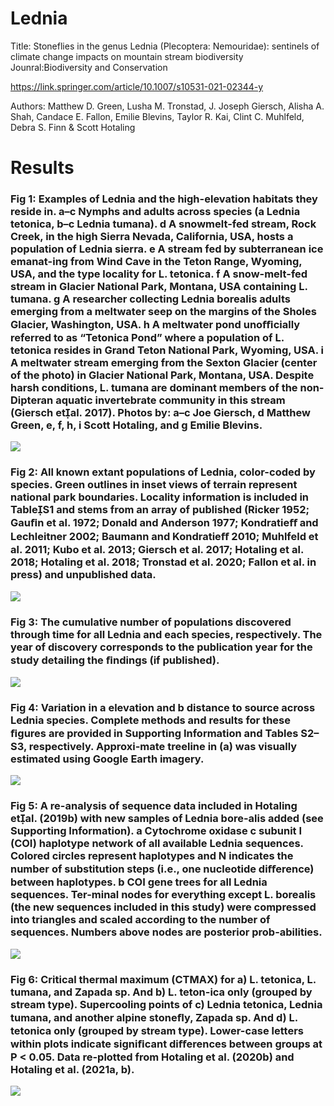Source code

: # Lednia

Title: Stoneflies in the genus Lednia (Plecoptera: Nemouridae): sentinels of climate change impacts on mountain stream biodiversity
Jounral:Biodiversity and Conservation

https://link.springer.com/article/10.1007/s10531-021-02344-y

Authors: Matthew D. Green, Lusha M. Tronstad, J. Joseph Giersch, Alisha A. Shah, Candace E. Fallon, Emilie Blevins, Taylor R. Kai, Clint C. Muhlfeld, Debra S. Finn & Scott Hotaling

# Results

### Fig 1: Examples of Lednia and the high-elevation habitats they reside in. a–c Nymphs and adults across species (a Lednia tetonica, b–c Lednia tumana). d A snowmelt-fed stream, Rock Creek, in the high Sierra Nevada, California, USA, hosts a population of Lednia sierra. e A stream fed by subterranean ice emanat-ing from Wind Cave in the Teton Range, Wyoming, USA, and the type locality for L. tetonica. f A snow-melt-fed stream in Glacier National Park, Montana, USA containing L. tumana.  g A researcher collecting Lednia borealis adults emerging from a meltwater seep on the margins of the Sholes Glacier, Washington, USA. h A meltwater pond unoﬃcially referred to as “Tetonica Pond” where a population of L. tetonica resides in Grand Teton National Park, Wyoming, USA. i A meltwater stream emerging from the Sexton Glacier (center of the photo) in Glacier National Park, Montana, USA. Despite harsh conditions, L. tumana are dominant members of the non-Dipteran aquatic invertebrate community in this stream (Giersch etal. 2017). Photos by: a–c Joe Giersch, d Matthew Green, e, f, h, i Scott Hotaling, and g Emilie Blevins.
![](Images/Picture0.png)

### Fig 2: All known extant populations of Lednia, color-coded by species. Green outlines in inset views of terrain represent national park boundaries. Locality information is included in TableS1 and stems from an array of published (Ricker 1952; Gauﬁn et al. 1972; Donald and Anderson 1977; Kondratieﬀ and Lechleitner  2002; Baumann and Kondratieﬀ 2010; Muhlfeld et al. 2011; Kubo et al. 2013; Giersch et al. 2017; Hotaling et al. 2018; Hotaling et al. 2018; Tronstad et al. 2020; Fallon et al. in press) and unpublished data.
![](Images/Picture1.png)

### Fig 3: The cumulative number of populations discovered through time for all Lednia and each species, respectively. The year of discovery corresponds to the publication year for the study detailing the ﬁndings (if published).
![](Images/Picture3.png)

### Fig 4: Variation in a elevation and b distance to  source across Lednia species. Complete methods and results for these ﬁgures are provided in Supporting Information and Tables S2–S3, respectively. Approxi-mate treeline in (a) was visually estimated using Google Earth imagery.
![](Images/Picture2.png)

### Fig 5: A re-analysis of sequence data included in Hotaling etal. (2019b) with new samples of Lednia bore-alis added (see Supporting Information). a Cytochrome oxidase c subunit I (COI) haplotype network of all available Lednia sequences. Colored circles represent haplotypes and N indicates the number of substitution steps (i.e., one nucleotide diﬀerence) between haplotypes. b COI gene trees for all Lednia sequences. Ter-minal nodes for everything except L. borealis (the new sequences included in this study) were compressed into triangles and scaled according to the number of sequences. Numbers above nodes are posterior prob-abilities.
![](Images/Picture4.png)

### Fig 6: Critical thermal maximum (CTMAX) for a) L. tetonica, L. tumana, and Zapada sp. And b) L. teton-ica only (grouped by stream type). Supercooling points of c) Lednia tetonica, Lednia tumana, and another alpine stoneﬂy, Zapada sp. And d) L. tetonica only (grouped by stream type). Lower-case letters within plots indicate signiﬁcant diﬀerences between groups at P < 0.05. Data re-plotted from Hotaling et al. (2020b) and Hotaling et al. (2021a, b).
![](Images/Picture5.png)
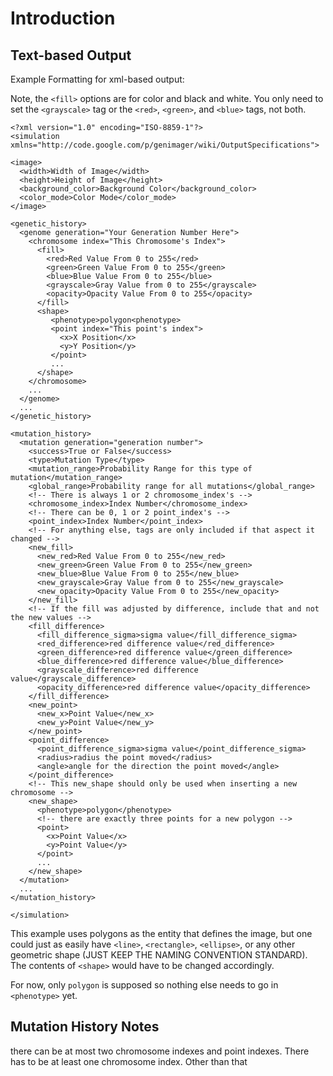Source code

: # Introduction #

## Text-based Output ##
Example Formatting for xml-based output:

Note, the ` <fill> ` options are for color and black and white.  You only need to set the ` <grayscale> ` tag or the ` <red> `, ` <green> `, and ` <blue> ` tags, not both.
```
<?xml version="1.0" encoding="ISO-8859-1"?>
<simulation xmlns="http://code.google.com/p/genimager/wiki/OutputSpecifications">

<image>
  <width>Width of Image</width>
  <height>Height of Image</height>
  <background_color>Background Color</background_color>
  <color_mode>Color Mode</color_mode>
</image>

<genetic_history>
  <genome generation="Your Generation Number Here">
    <chromosome index="This Chromosome's Index">
      <fill>
        <red>Red Value From 0 to 255</red>
        <green>Green Value From 0 to 255</green>
        <blue>Blue Value From 0 to 255</blue>
        <grayscale>Gray Value from 0 to 255</grayscale>
        <opacity>Opacity Value From 0 to 255</opacity>
      </fill>
      <shape>
         <phenotype>polygon<phenotype>
         <point index="This point's index">
           <x>X Position</x>
           <y>Y Position</y>
         </point>
         ...
      </shape>
    </chromosome>
    ...
  </genome>
  ...
</genetic_history>
 
<mutation_history>
  <mutation generation="generation number">
    <success>True or False</success>
    <type>Mutation Type</type>
    <mutation_range>Probability Range for this type of mutation</mutation_range>
    <global_range>Probability range for all mutations</global_range>
    <!-- There is always 1 or 2 chromosome_index's -->
    <chromosome_index>Index Number</chromosome_index>
    <!-- There can be 0, 1 or 2 point_index's -->
    <point_index>Index Number</point_index>
    <!-- For anything else, tags are only included if that aspect it changed -->
    <new_fill>
      <new_red>Red Value From 0 to 255</new_red>
      <new_green>Green Value From 0 to 255</new_green>
      <new_blue>Blue Value From 0 to 255</new_blue>
      <new_grayscale>Gray Value from 0 to 255</new_grayscale>
      <new_opacity>Opacity Value From 0 to 255</new_opacity>
    </new_fill>
    <!-- If the fill was adjusted by difference, include that and not the new values -->
    <fill_difference>
      <fill_difference_sigma>sigma value</fill_difference_sigma>
      <red_difference>red difference value</red_difference>
      <green_difference>red difference value</green_difference>
      <blue_difference>red difference value</blue_difference>
      <grayscale_difference>red difference value</grayscale_difference>
      <opacity_difference>red difference value</opacity_difference>
    </fill_difference>
    <new_point>
      <new_x>Point Value</new_x>
      <new_y>Point Value</new_y>
    </new_point>
    <point_difference>
      <point_difference_sigma>sigma value</point_difference_sigma>
      <radius>radius the point moved</radius>
      <angle>angle for the direction the point moved</angle>
    </point_difference>
    <!-- This new_shape should only be used when inserting a new chromosome -->
    <new_shape>
      <phenotype>polygon</phenotype>
      <!-- there are exactly three points for a new polygon -->
      <point>
        <x>Point Value</x>
        <y>Point Value</y>
      </point>
      ...
    </new_shape>
  </mutation>
  ...
</mutation_history>

</simulation>
```

This example uses polygons as the entity that defines the image, but one could just as easily have ` <line> `, ` <rectangle> `, ` <ellipse> `, or any other geometric shape (JUST KEEP THE NAMING CONVENTION STANDARD).  The contents of ` <shape> ` would have to be changed accordingly.

For now, only ` polygon ` is supposed so nothing else needs to go in ` <phenotype> ` yet.

## Mutation History Notes ##
there can be at most two chromosome indexes and point indexes.  There has to be at least one chromosome index.  Other than that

━━━

TASK REQUIREMENTS: Write out the data word for word. Any picture is to be skipped.

ANSWER TO THE EXERCISE:
Source code

: # Lednia

Title: Stoneflies in the genus Lednia (Plecoptera: Nemouridae): sentinels of climate change impacts on mountain stream biodiversity
Jounral:Biodiversity and Conservation

https://link.springer.com/article/10.1007/s10531-021-02344-y

Authors: Matthew D. Green, Lusha M. Tronstad, J. Joseph Giersch, Alisha A. Shah, Candace E. Fallon, Emilie Blevins, Taylor R. Kai, Clint C. Muhlfeld, Debra S. Finn & Scott Hotaling

# Results

### Fig 1: Examples of Lednia and the high-elevation habitats they reside in. a–c Nymphs and adults across species (a Lednia tetonica, b–c Lednia tumana). d A snowmelt-fed stream, Rock Creek, in the high Sierra Nevada, California, USA, hosts a population of Lednia sierra. e A stream fed by subterranean ice emanat-ing from Wind Cave in the Teton Range, Wyoming, USA, and the type locality for L. tetonica. f A snow-melt-fed stream in Glacier National Park, Montana, USA containing L. tumana.  g A researcher collecting Lednia borealis adults emerging from a meltwater seep on the margins of the Sholes Glacier, Washington, USA. h A meltwater pond unoﬃcially referred to as “Tetonica Pond” where a population of L. tetonica resides in Grand Teton National Park, Wyoming, USA. i A meltwater stream emerging from the Sexton Glacier (center of the photo) in Glacier National Park, Montana, USA. Despite harsh conditions, L. tumana are dominant members of the non-Dipteran aquatic invertebrate community in this stream (Giersch etal. 2017). Photos by: a–c Joe Giersch, d Matthew Green, e, f, h, i Scott Hotaling, and g Emilie Blevins.
![](Images/Picture0.png)

### Fig 2: All known extant populations of Lednia, color-coded by species. Green outlines in inset views of terrain represent national park boundaries. Locality information is included in TableS1 and stems from an array of published (Ricker 1952; Gauﬁn et al. 1972; Donald and Anderson 1977; Kondratieﬀ and Lechleitner  2002; Baumann and Kondratieﬀ 2010; Muhlfeld et al. 2011; Kubo et al. 2013; Giersch et al. 2017; Hotaling et al. 2018; Hotaling et al. 2018; Tronstad et al. 2020; Fallon et al. in press) and unpublished data.
![](Images/Picture1.png)

### Fig 3: The cumulative number of populations discovered through time for all Lednia and each species, respectively. The year of discovery corresponds to the publication year for the study detailing the ﬁndings (if published).
![](Images/Picture3.png)

### Fig 4: Variation in a elevation and b distance to  source across Lednia species. Complete methods and results for these ﬁgures are provided in Supporting Information and Tables S2–S3, respectively. Approxi-mate treeline in (a) was visually estimated using Google Earth imagery.
![](Images/Picture2.png)

### Fig 5: A re-analysis of sequence data included in Hotaling etal. (2019b) with new samples of Lednia bore-alis added (see Supporting Information). a Cytochrome oxidase c subunit I (COI) haplotype network of all available Lednia sequences. Colored circles represent haplotypes and N indicates the number of substitution steps (i.e., one nucleotide diﬀerence) between haplotypes. b COI gene trees for all Lednia sequences. Ter-minal nodes for everything except L. borealis (the new sequences included in this study) were compressed into triangles and scaled according to the number of sequences. Numbers above nodes are posterior prob-abilities.
![](Images/Picture4.png)

### Fig 6: Critical thermal maximum (CTMAX) for a) L. tetonica, L. tumana, and Zapada sp. And b) L. teton-ica only (grouped by stream type). Supercooling points of c) Lednia tetonica, Lednia tumana, and another alpine stoneﬂy, Zapada sp. And d) L. tetonica only (grouped by stream type). Lower-case letters within plots indicate signiﬁcant diﬀerences between groups at P < 0.05. Data re-plotted from Hotaling et al. (2020b) and Hotaling et al. (2021a, b).
![](Images/Picture5.png)
Source code

: # Introduction #

## Text-based Output ##
Example Formatting for xml-based output:

Note, the ` <fill> ` options are for color and black and white.  You only need to set the ` <grayscale> ` tag or the ` <red> `, ` <green> `, and ` <blue> ` tags, not both.
```
<?xml version="1.0" encoding="ISO-8859-1"?>
<simulation xmlns="http://code.google.com/p/genimager/wiki/OutputSpecifications">

<image>
  <width>Width of Image</width>
  <height>Height of Image</height>
  <background_color>Background Color</background_color>
  <color_mode>Color Mode</color_mode>
</image>

<genetic_history>
  <genome generation="Your Generation Number Here">
    <chromosome index="This Chromosome's Index">
      <fill>
        <red>Red Value From 0 to 255</red>
        <green>Green Value From 0 to 255</green>
        <blue>Blue Value From 0 to 255</blue>
        <grayscale>Gray Value from 0 to 255</grayscale>
        <opacity>Opacity Value From 0 to 255</opacity>
      </fill>
      <shape>
         <phenotype>polygon<phenotype>
         <point index="This point's index">
           <x>X Position</x>
           <y>Y Position</y>
         </point>
         ...
      </shape>
    </chromosome>
    ...
  </genome>
  ...
</genetic_history>
 
<mutation_history>
  <mutation generation="generation number">
    <success>True or False</success>
    <type>Mutation Type</type>
    <mutation_range>Probability Range for this type of mutation</mutation_range>
    <global_range>Probability range for all mutations</global_range>
    <!-- There is always 1 or 2 chromosome_index's -->
    <chromosome_index>Index Number</chromosome_index>
    <!-- There can be 0, 1 or 2 point_index's -->
    <point_index>Index Number</point_index>
    <!-- For anything else, tags are only included if that aspect it changed -->
    <new_fill>
      <new_red>Red Value From 0 to 255</new_red>
      <new_green>Green Value From 0 to 255</new_green>
      <new_blue>Blue Value From 0 to 255</new_blue>
      <new_grayscale>Gray Value from 0 to 255</new_grayscale>
      <new_opacity>Opacity Value From 0 to 255</new_opacity>
    </new_fill>
    <!-- If the fill was adjusted by difference, include that and not the new values -->
    <fill_difference>
      <fill_difference_sigma>sigma value</fill_difference_sigma>
      <red_difference>red difference value</red_difference>
      <green_difference>red difference value</green_difference>
      <blue_difference>red difference value</blue_difference>
      <grayscale_difference>red difference value</grayscale_difference>
      <opacity_difference>red difference value</opacity_difference>
    </fill_difference>
    <new_point>
      <new_x>Point Value</new_x>
      <new_y>Point Value</new_y>
    </new_point>
    <point_difference>
      <point_difference_sigma>sigma value</point_difference_sigma>
      <radius>radius the point moved</radius>
      <angle>angle for the direction the point moved</angle>
    </point_difference>
    <!-- This new_shape should only be used when inserting a new chromosome -->
    <new_shape>
      <phenotype>polygon</phenotype>
      <!-- there are exactly three points for a new polygon -->
      <point>
        <x>Point Value</x>
        <y>Point Value</y>
      </point>
      ...
    </new_shape>
  </mutation>
  ...
</mutation_history>

</simulation>
```

This example uses polygons as the entity that defines the image, but one could just as easily have ` <line> `, ` <rectangle> `, ` <ellipse> `, or any other geometric shape (JUST KEEP THE NAMING CONVENTION STANDARD).  The contents of ` <shape> ` would have to be changed accordingly.

For now, only ` polygon ` is supposed so nothing else needs to go in ` <phenotype> ` yet.

## Mutation History Notes ##
there can be at most two chromosome indexes and point indexes.  There has to be at least one chromosome index.  Other than that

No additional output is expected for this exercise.